Consider the system as the combined mass of the block and cylinder ($M_{sys} = m_b + m_c = 2 \text{ kg} + 25 \text{ kg} = 27 \text{ kg}$). The forces on this system are its total weight ($W_{sys}$) downwards and the normal force ($R'_{floor, sys}$) from the floor upwards.

$W_{sys} = M_{sys} g = (27 \text{ kg})(10 \text{ m s}^{-2}) = 270 \text{ N}$, vertically downwards.

The system is accelerating downwards with $a = 0.1 \text{ m s}^{-2}$. Let's apply Newton's Second Law to the system in the downward direction (downwards positive):

$W_{sys} - R'_{floor, sys} = M_{sys} a$

$270 \text{ N} - R'_{floor, sys} = (27 \text{ kg})(0.1 \text{ m s}^{-2})$

$270 - R'_{floor, sys} = 2.7 \text{ N}$.

$R'_{floor, sys} = 270 - 2.7 = 267.3 \text{ N}$.

This is the normal force exerted by the floor upwards on the combined system. By Newton's Third Law, the action of the combined system (block + cylinder) on the floor is equal and opposite to this reaction force.

The action of the combined system on the floor is 267.3 N vertically downwards.

The question asks for the action of the *block* on the floor. This is subtle. When the cylinder is on the block, the block exerts a force on the floor. This force is the normal force the floor provides to the block. The block is supporting the cylinder *and* its own weight while accelerating. The forces on the block are its weight ($W_b$), the force from the cylinder ($F_{c \to b}$) downwards, and the normal force from the floor ($N'_{floor, b}$) upwards.
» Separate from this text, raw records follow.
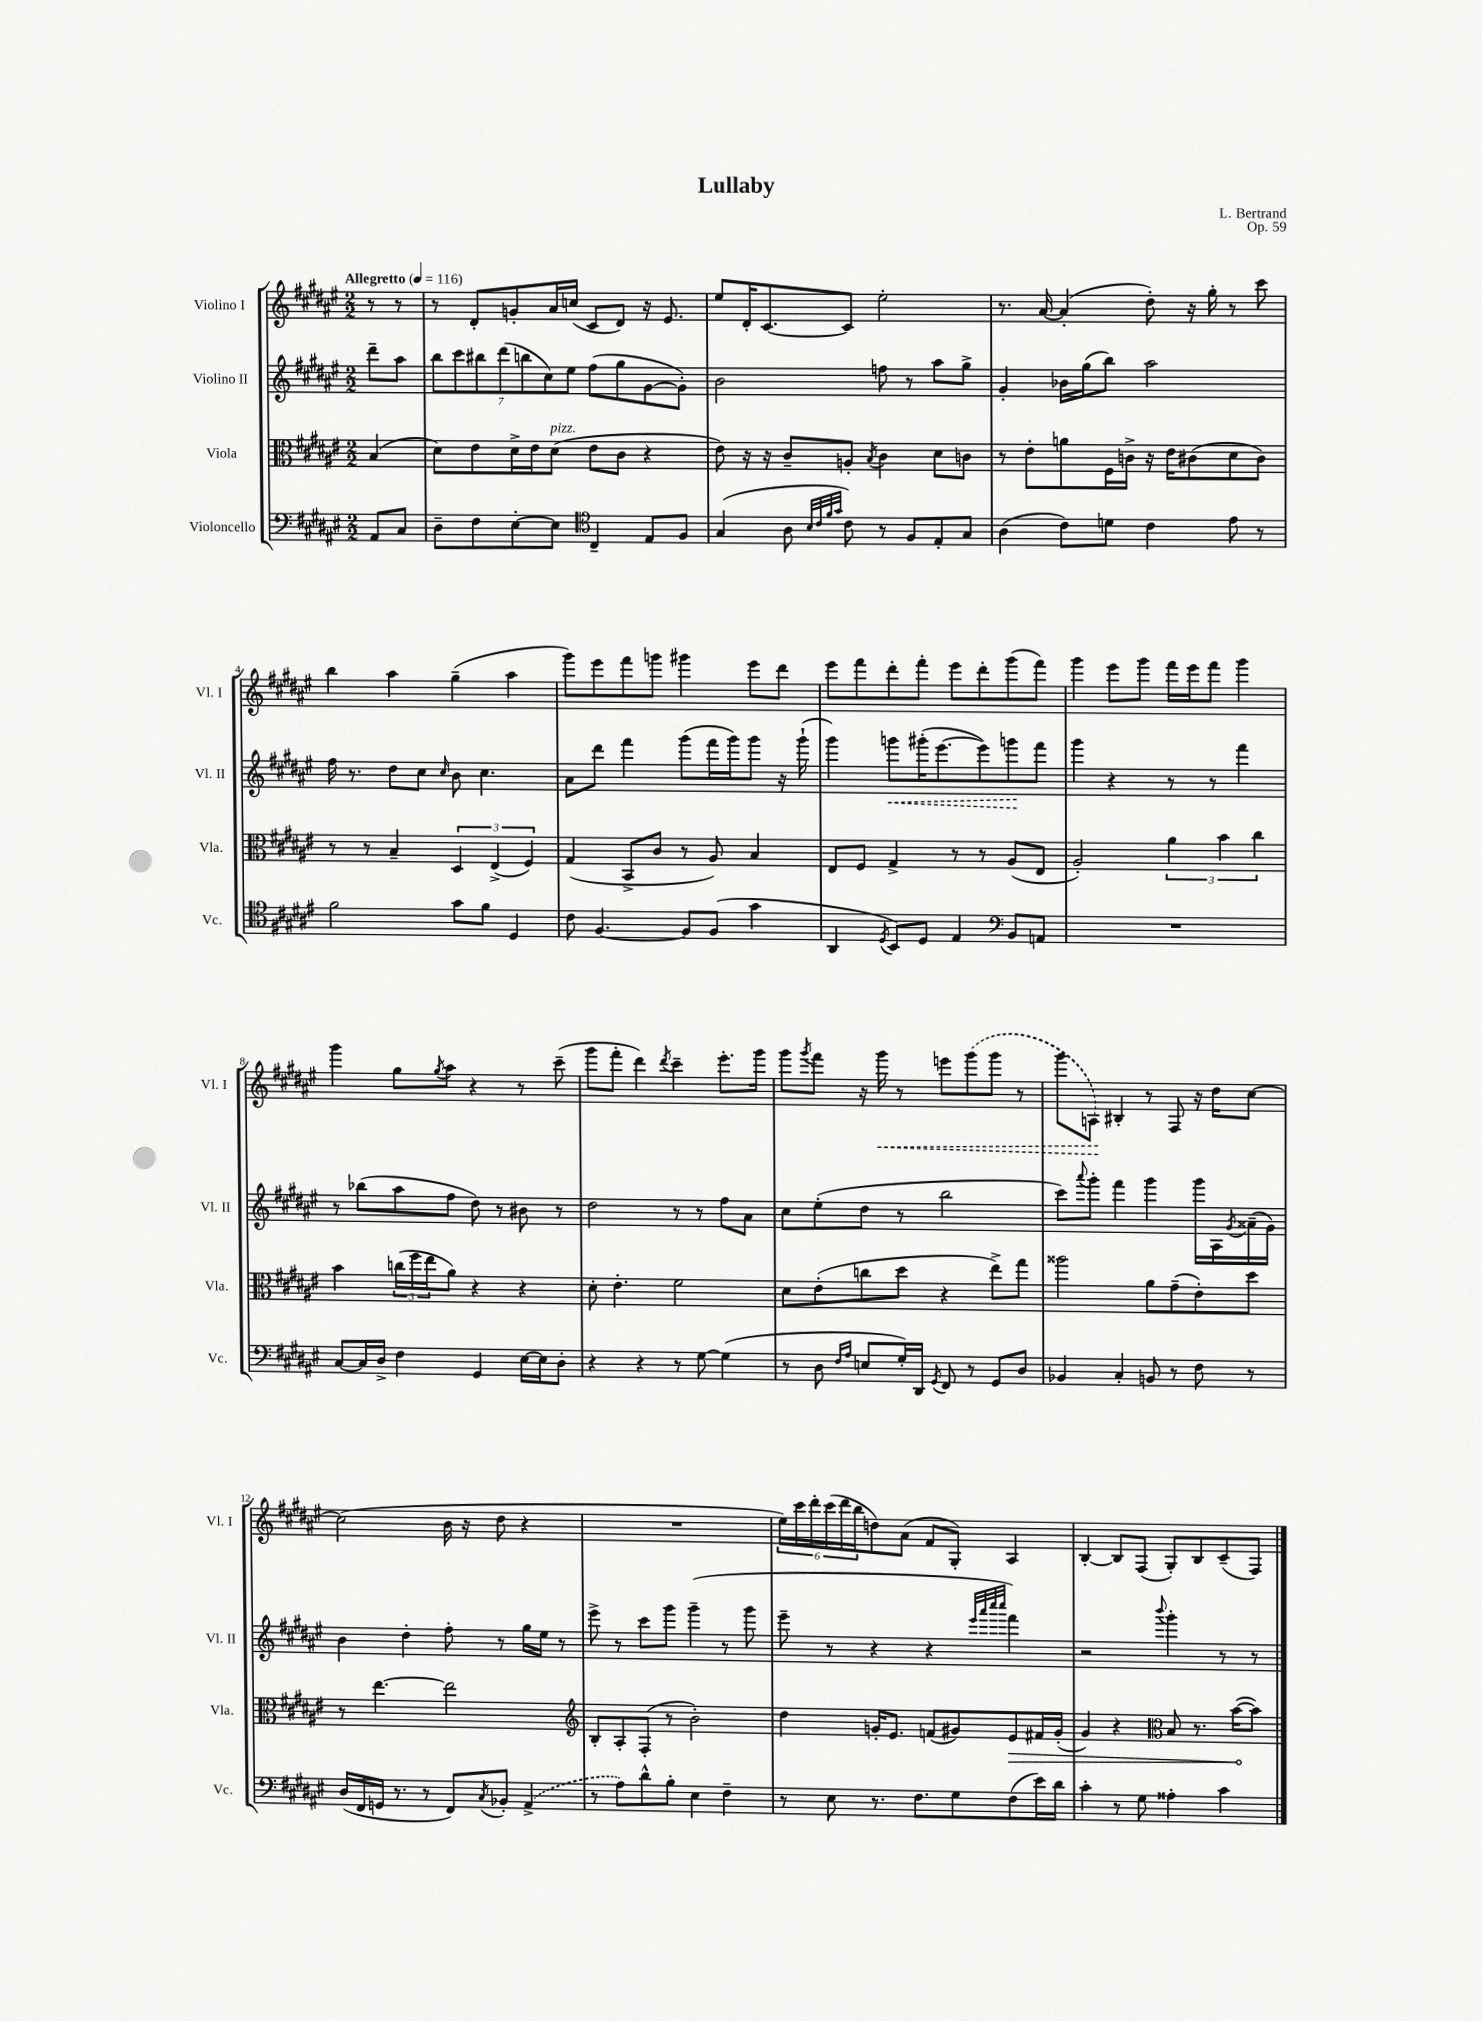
\header { title = "Lullaby" composer = "L. Bertrand" opus = "Op. 59" }
<<
\new StaffGroup <<
\new Staff = "s0" \with { instrumentName = "Violino I" shortInstrumentName = "Vl. I" } {
    \clef treble \key fis \major \numericTimeSignature \time 2/2 \partial 4 \tempo "Allegretto" 4 = 116
    r8 r8 |
    r8 dis'8-. g'8-. ais'16 c''16( cis'8 dis'8) r16 eis'8. |
    eis''8 dis'16-. cis'8.~ cis'8 eis''2-. |
    r8. ais'16~ ais'4-.( dis''8-.) r16 gis''16-. r8 cis'''8 |
    b''4 ais''4 gis''4--( ais''4 |
    gis'''8) eis'''8 fis'''8 g'''8 gis'''4 eis'''8 dis'''8 |
    eis'''8 fis'''8 dis'''8-. fis'''8-. eis'''8 dis'''8-. gis'''8( fis'''8) |
    gis'''4 eis'''8 gis'''8 fis'''16 eis'''16 fis'''8 gis'''4 |
    gis'''4 gis''8 \acciaccatura { gis''8 } ais''8 r4 r8 cis'''8--( |
    gis'''8 fis'''8-. dis'''4) \acciaccatura { dis'''8 } cis'''4-- eis'''8.-. gis'''16 |
    gis'''8 \acciaccatura { gis'''8 } fis'''8 r16 \once \override Hairpin.style = #'dashed-line gis'''16\< r8 e'''8 \once \slurDashed gis'''8( gis'''8 r8 |
    gis'''8 a8\!) bis4-. r8 fis8 r16 dis''16 cis''8~ |
    cis''2( b'16 r16 dis''8 r4 |
    R1 |
    \tuplet 6/4 { eis''16) cis'''16 dis'''16-. cis'''16( dis'''16 b''16 } d''8) ais'8( fis'8 gis8-.) ais4 |
    b4~-. b8 fis8( gis8-.) b8 cis'8--( fis8) \bar "|." |
}
\new Staff = "s1" \with { instrumentName = "Violino II" shortInstrumentName = "Vl. II" } {
    \clef treble \key fis \major \numericTimeSignature \time 2/2 \partial 4
    dis'''8-- ais''8 |
    \tuplet 7/4 { b''8 cis'''8 bis''8 dis'''8( b''8 cis''8) eis''8 } fis''8( gis''8 gis'8~ gis'8-.) |
    b'2 f''8 r8 ais''8 gis''8-> |
    gis'4-. bes'16 gis''16( b''8) ais''2 |
    fis''16 r8. dis''8 cis''8 \grace { cis''16 } b'8 cis''4. |
    ais'8 dis'''8 fis'''4 gis'''8( fis'''16 gis'''16) gis'''8 r16 gis'''16-!( |
    gis'''4) \once \override Hairpin.style = #'dashed-line g'''8\< gis'''16-.( eis'''8.~ eis'''8) g'''8\! fis'''8 |
    gis'''4 r4 r8 r8 fis'''4 |
    r8 bes''8( ais''8 fis''8 dis''8) r8 bis'8 r8 |
    dis''2 r8 r8 fis''8 ais'8 |
    cis''8 eis''8-.( dis''8 r8 b''2 |
    cis'''8) \appoggiatura { ais'''8 } gis'''8-. fis'''4 gis'''4 gis'''16 ais16 \acciaccatura { gis'8 } aisis'16--( gis'16) |
    b'4 dis''4-. fis''8-. r8 gis''16 eis''16 r8 |
    eis'''8-> r8 cis'''8 gis'''8 gis'''4--( r8 gis'''8 |
    eis'''8-- r8 r4 r4 \grace { eis'''32 ais'''32 cis''''32 cis''''32 } fis'''4) |
    r2 \appoggiatura { b'''8 } gis'''4-. r8 r8 \bar "|." |
}
\new Staff = "s2" \with { instrumentName = "Viola" shortInstrumentName = "Vla." } {
    \clef alto \key fis \major \numericTimeSignature \time 2/2 \partial 4
    b4( |
    dis'8) eis'8 dis'16-> eis'16 dis'8^\markup { \italic "pizz." }( eis'8 cis'8 r4 |
    eis'8) r16 r16 cis'8-- a8-. \acciaccatura { b8 } cis'4 dis'8 c'8 |
    r8 eis'8-. a'8 fis16 c'16-> r16 eis'16 cis'8( dis'8 cis'8) |
    r8 r8 b4-- \tuplet 3/2 { dis4 eis4->( fis4) } |
    gis4( b,8-> cis'8 r8 ais8) b4 |
    eis8 fis8 gis4-> r8 r8 ais8( eis8 |
    ais2-.) \tuplet 3/2 { ais'4 b'4 cis''4 } |
    b'4 \tuplet 3/2 { c''16( fis''16 eis''16 } ais'8) r4 r4 |
    dis'8-. eis'4.-. fis'2 |
    dis'8 eis'8-.( c''8 dis''8 r4 eis''8->) gis''8 |
    aisis''2 ais'8 gis'8--( eis'8-.) dis''8 |
    r8 eis''4.~ eis''2 |
    \clef treble b8-. ais8-. fis8-.( r8 b'2-.) |
    dis''4 g'16-. eis'8. f'8( gis'8) \once \override Hairpin.circled-tip = ##t eis'8\> fis'16 gis'16-.( |
    gis'4) r4 \clef alto b8 r8. b'16~\!( b'8) \bar "|." |
}
\new Staff = "s3" \with { instrumentName = "Violoncello" shortInstrumentName = "Vc." } {
    \clef bass \key fis \major \numericTimeSignature \time 2/2 \partial 4
    ais,8 cis8 |
    dis8-- fis8 eis8~-. eis8 \clef tenor cis4-- eis8 fis8 |
    gis4( ais8 \grace { b32 cis'32 fis'32 gis'32 } cis'8) r8 fis8 eis8-. gis8 |
    ais4( cis'8) d'8 cis'4 eis'8 r8 |
    fis'2 gis'8 fis'8 dis4 |
    cis'8 fis4.~ fis8 fis8( gis'4 |
    ais,4 \acciaccatura { dis8 } b,8) dis8 eis4 \clef bass b,8 a,8 |
    R1 |
    cis8~ cis16 dis16-> fis4 gis,4 eis16~ eis16 dis8-. |
    r4 r4 r8 gis8~ gis4( |
    r8 dis8 \grace { fis16 ais16 } e8 gis16-.) dis,16 \acciaccatura { gis,8 } fis,8 r8 gis,8 dis8 |
    bes,4 cis4-. b,8 r8 fis8 r8 |
    dis16( fis,16 g,16 r8. r8 fis,8) \acciaccatura { cis8 } bes,8-. \once \slurDashed ais,4->( |
    r8 ais8) dis'8-^ b8-. eis4 fis4-- |
    r8 eis8 r8. fis8. gis8 fis8( eis'16) dis'16 |
    cis'4-. r8 gis8 aisis4-. cis'4 \bar "|." |
}
>>
>>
The block is accelerating downwards with $a=0.1 \text{ m s}^{-2}$.

$W_b + F_{c \to b} - N'_{floor, b} = m_b a$ (downwards positive)

$20 \text{ N} + F_{c \to b} - N'_{floor, b} = (2 \text{ kg})(0.1 \text{ m s}^{-2}) = 0.2 \text{ N}$.
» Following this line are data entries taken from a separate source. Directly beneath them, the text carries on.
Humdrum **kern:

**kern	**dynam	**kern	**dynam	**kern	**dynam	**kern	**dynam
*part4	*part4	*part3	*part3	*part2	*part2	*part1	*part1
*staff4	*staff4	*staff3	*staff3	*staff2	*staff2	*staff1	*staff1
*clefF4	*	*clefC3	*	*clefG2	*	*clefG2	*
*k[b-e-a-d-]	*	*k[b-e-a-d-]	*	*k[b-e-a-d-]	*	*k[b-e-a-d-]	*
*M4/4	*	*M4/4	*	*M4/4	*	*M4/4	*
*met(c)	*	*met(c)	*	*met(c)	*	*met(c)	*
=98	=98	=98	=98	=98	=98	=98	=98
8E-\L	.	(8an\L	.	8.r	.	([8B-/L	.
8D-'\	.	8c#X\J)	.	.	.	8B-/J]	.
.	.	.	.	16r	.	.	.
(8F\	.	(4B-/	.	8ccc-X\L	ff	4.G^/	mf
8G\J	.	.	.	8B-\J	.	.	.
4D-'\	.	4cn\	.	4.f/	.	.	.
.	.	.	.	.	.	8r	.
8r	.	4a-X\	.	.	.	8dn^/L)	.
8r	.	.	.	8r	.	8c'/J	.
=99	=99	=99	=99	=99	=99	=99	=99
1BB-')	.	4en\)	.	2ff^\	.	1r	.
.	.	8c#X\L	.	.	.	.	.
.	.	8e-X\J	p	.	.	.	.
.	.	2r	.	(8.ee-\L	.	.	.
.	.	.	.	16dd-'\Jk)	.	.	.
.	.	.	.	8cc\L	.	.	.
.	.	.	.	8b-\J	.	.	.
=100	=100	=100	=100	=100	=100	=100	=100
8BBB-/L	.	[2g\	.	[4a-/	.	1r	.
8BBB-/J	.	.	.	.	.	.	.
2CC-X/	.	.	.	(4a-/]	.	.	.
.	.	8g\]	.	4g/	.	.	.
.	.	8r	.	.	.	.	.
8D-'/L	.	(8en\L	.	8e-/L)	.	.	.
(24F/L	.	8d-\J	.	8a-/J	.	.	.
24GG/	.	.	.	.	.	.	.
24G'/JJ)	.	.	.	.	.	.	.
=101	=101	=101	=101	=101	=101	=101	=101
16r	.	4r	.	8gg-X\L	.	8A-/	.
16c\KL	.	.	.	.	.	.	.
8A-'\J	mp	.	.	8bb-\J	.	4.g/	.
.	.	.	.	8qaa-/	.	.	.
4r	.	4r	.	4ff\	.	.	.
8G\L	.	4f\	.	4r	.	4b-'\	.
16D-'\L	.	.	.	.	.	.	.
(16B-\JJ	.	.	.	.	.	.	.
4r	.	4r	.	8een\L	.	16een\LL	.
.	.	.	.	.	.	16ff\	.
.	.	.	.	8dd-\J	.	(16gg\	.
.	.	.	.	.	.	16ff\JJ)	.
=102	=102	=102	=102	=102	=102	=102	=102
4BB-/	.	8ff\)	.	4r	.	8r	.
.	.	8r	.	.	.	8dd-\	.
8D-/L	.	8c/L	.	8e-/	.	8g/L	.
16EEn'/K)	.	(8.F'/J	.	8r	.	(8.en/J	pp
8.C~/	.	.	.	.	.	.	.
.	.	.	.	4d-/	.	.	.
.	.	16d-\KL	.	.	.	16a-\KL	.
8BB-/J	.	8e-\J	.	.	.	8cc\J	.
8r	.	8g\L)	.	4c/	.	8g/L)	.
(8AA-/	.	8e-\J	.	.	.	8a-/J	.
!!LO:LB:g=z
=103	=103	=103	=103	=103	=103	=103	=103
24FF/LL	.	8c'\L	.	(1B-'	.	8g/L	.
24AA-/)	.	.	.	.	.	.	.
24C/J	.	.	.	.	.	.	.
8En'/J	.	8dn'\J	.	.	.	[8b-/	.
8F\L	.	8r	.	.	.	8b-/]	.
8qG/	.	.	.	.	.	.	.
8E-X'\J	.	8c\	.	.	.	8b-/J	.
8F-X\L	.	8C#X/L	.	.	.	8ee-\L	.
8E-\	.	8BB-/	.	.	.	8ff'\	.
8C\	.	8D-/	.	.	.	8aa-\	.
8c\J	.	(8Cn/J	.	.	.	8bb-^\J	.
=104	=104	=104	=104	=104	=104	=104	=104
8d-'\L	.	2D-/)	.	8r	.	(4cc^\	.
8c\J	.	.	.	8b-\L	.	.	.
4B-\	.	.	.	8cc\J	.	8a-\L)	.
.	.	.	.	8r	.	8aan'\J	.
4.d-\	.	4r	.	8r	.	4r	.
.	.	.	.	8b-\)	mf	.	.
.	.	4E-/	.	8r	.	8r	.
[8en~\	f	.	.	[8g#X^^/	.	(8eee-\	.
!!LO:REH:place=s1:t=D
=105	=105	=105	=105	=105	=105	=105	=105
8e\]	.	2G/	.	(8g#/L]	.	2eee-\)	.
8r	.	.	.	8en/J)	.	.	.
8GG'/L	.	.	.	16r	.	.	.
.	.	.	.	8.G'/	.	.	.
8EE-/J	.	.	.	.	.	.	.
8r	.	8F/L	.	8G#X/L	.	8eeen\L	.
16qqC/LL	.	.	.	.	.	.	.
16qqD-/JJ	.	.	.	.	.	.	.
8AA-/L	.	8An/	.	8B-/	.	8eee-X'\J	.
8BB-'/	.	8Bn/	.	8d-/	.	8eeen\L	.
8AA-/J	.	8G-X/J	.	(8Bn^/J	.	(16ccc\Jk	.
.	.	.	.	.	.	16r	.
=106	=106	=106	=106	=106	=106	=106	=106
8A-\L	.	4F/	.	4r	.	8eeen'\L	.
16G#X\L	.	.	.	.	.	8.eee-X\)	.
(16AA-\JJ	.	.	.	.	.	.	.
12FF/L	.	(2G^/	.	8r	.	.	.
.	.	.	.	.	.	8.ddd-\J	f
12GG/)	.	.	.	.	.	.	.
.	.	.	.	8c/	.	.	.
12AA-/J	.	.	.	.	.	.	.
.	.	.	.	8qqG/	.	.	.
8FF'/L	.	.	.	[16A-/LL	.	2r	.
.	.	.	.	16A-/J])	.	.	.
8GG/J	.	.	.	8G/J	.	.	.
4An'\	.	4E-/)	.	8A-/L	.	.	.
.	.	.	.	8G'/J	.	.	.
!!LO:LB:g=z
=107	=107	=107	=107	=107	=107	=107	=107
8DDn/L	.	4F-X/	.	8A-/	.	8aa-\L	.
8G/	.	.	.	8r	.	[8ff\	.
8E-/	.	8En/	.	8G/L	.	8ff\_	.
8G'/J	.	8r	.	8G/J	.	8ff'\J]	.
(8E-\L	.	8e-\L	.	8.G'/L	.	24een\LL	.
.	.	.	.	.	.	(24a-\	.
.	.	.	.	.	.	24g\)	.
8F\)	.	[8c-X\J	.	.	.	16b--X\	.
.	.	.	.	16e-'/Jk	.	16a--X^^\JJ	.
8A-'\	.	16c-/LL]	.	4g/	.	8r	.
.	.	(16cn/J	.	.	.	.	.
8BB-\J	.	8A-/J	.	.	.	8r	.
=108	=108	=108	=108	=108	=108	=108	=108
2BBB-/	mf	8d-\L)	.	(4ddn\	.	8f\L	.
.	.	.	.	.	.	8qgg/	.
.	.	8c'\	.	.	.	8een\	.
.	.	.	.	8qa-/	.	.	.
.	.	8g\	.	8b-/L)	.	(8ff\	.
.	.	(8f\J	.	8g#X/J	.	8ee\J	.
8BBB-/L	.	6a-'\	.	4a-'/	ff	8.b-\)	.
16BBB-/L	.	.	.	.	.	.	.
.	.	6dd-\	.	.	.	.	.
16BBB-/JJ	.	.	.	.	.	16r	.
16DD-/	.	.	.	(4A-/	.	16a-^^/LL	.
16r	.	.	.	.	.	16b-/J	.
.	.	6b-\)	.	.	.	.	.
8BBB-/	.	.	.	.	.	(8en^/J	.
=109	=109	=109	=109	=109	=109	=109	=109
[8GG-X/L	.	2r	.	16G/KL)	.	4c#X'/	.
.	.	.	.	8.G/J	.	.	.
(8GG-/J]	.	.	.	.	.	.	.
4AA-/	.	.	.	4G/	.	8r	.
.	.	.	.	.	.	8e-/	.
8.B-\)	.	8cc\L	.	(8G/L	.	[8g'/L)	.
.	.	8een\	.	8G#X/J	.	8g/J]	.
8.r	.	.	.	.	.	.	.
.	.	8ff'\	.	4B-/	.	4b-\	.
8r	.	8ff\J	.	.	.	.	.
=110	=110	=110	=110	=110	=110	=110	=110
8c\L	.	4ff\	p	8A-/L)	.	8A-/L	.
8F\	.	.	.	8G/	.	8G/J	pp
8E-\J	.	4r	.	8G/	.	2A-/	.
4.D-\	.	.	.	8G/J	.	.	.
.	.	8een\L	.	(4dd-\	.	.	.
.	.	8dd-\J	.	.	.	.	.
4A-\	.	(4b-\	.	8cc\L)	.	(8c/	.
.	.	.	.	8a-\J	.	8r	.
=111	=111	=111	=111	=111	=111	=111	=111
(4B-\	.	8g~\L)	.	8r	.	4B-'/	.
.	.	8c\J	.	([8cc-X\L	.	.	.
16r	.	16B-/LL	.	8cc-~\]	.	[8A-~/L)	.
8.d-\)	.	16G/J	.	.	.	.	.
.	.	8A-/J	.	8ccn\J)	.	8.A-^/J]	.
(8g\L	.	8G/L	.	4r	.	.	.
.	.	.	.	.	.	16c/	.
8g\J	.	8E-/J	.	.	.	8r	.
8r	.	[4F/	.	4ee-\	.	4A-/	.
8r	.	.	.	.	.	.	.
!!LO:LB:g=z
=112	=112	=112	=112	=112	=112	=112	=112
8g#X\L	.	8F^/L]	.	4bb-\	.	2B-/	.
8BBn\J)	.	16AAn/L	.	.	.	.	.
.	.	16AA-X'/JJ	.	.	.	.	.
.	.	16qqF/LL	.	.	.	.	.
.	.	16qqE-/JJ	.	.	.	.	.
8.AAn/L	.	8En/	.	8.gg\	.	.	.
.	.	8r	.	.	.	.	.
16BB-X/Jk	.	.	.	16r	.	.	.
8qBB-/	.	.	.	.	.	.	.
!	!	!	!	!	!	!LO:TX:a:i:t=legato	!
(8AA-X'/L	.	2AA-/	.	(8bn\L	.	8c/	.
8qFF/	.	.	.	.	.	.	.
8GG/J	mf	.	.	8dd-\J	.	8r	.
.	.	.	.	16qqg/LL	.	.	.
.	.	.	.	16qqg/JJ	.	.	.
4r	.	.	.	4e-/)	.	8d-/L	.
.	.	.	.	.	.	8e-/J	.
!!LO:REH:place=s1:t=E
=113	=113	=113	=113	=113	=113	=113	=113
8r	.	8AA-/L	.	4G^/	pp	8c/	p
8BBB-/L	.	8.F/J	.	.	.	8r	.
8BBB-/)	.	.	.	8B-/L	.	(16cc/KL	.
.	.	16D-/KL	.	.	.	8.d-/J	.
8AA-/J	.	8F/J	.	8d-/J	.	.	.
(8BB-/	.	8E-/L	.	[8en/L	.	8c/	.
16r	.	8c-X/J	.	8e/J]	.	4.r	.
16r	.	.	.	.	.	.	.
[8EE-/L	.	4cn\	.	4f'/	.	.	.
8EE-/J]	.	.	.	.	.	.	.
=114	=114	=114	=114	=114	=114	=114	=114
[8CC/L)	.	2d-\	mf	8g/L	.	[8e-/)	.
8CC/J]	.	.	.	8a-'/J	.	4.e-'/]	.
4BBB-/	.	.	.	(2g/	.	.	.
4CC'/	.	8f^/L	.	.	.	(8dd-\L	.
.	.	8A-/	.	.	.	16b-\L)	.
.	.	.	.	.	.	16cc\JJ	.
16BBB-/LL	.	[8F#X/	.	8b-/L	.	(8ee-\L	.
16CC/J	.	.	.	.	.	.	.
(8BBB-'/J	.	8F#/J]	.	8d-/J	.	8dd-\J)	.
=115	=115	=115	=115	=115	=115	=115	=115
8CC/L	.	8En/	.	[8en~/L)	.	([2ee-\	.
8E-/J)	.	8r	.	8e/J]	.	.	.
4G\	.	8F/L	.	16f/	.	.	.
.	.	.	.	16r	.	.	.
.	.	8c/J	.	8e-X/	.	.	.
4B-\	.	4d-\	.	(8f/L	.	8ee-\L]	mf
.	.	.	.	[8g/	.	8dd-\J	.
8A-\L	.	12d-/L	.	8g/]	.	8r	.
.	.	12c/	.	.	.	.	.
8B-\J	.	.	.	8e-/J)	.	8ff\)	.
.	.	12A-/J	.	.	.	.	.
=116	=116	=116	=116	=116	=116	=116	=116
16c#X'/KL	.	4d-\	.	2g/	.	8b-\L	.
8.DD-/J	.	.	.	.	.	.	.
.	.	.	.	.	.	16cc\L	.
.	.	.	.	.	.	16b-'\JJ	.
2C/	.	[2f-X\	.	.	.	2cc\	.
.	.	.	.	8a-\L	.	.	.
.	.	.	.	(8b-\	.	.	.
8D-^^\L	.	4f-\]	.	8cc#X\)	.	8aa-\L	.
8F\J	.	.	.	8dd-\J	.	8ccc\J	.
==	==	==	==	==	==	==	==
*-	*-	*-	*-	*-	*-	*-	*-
We need $F_{c \to b}$. Consider the cylinder's free-body diagram. Forces on the cylinder are its weight ($W_c$) downwards and the normal force from the block upwards ($F_{b \to c}$). The cylinder accelerates downwards with $a=0.1 \text{ m s}^{-2}$.

$W_c - F_{b \to c} = m_c a$ (downwards positive)

$(25 \text{ kg})(10 \text{ m s}^{-2}) - F_{b \to c} = (25 \text{ kg})(0.1 \text{ m s}^{-2})$

$250 \text{ N} - F_{b \to c} = 2.5 \text{ N}$.

$F_{b \to c} = 250 - 2.5 = 247.5 \text{ N}$.

By Newton's Third Law, the force of the cylinder on the block ($F_{c \to b}$) is equal and opposite to the force of the block on the cylinder ($F_{b \to c}$). So, $F_{c \to b} = 247.5 \text{ N}$ downwards on the block.

Now go back to the block's equation:

$20 \text{ N} + 247.5 \text{ N} - N'_{floor, b} = 0.2 \text{ N}$.

$267.5 \text{ N} - N'_{floor, b} = 0.2 \text{ N}$.

$N'_{floor, b} = 267.5 - 0.2 = 267.3 \text{ N}$.

This is the normal force exerted by the floor upwards on the block. By Newton's Third Law, the action of the block on the floor is equal and opposite to this reaction force.

The action of the block on the floor is 267.3 N vertically downwards.

Notice that the action of the block on the floor in case (b) is equal to the total weight of the system minus the net force causing the downward acceleration ($W_{sys} - M_{sys} a = 270 - 27 \times 0.1 = 270 - 2.7 = 267.3 \text{ N}$). This makes sense as the floor is supporting less than the total weight because the system is accelerating downwards.

Action-reaction pairs:

• Weight of block on Earth (Action) / Force of Earth on block (Reaction) - 20 N pair.
• Weight of cylinder on Earth (Action) / Force of Earth on cylinder (Reaction) - 250 N pair.
• Force of block on floor (Action) / Force of floor on block (Reaction) - 20 N pair in (a), 267.3 N pair in (b).
• Force of cylinder on block (Action) / Force of block on cylinder (Reaction) - 247.5 N pair in (b).

An action-reaction pair involves forces acting on two different bodies. For example, the weight of the block (force by Earth on block) and the normal force on the block by the floor are NOT an action-reaction pair; they are two forces acting on the same body (the block).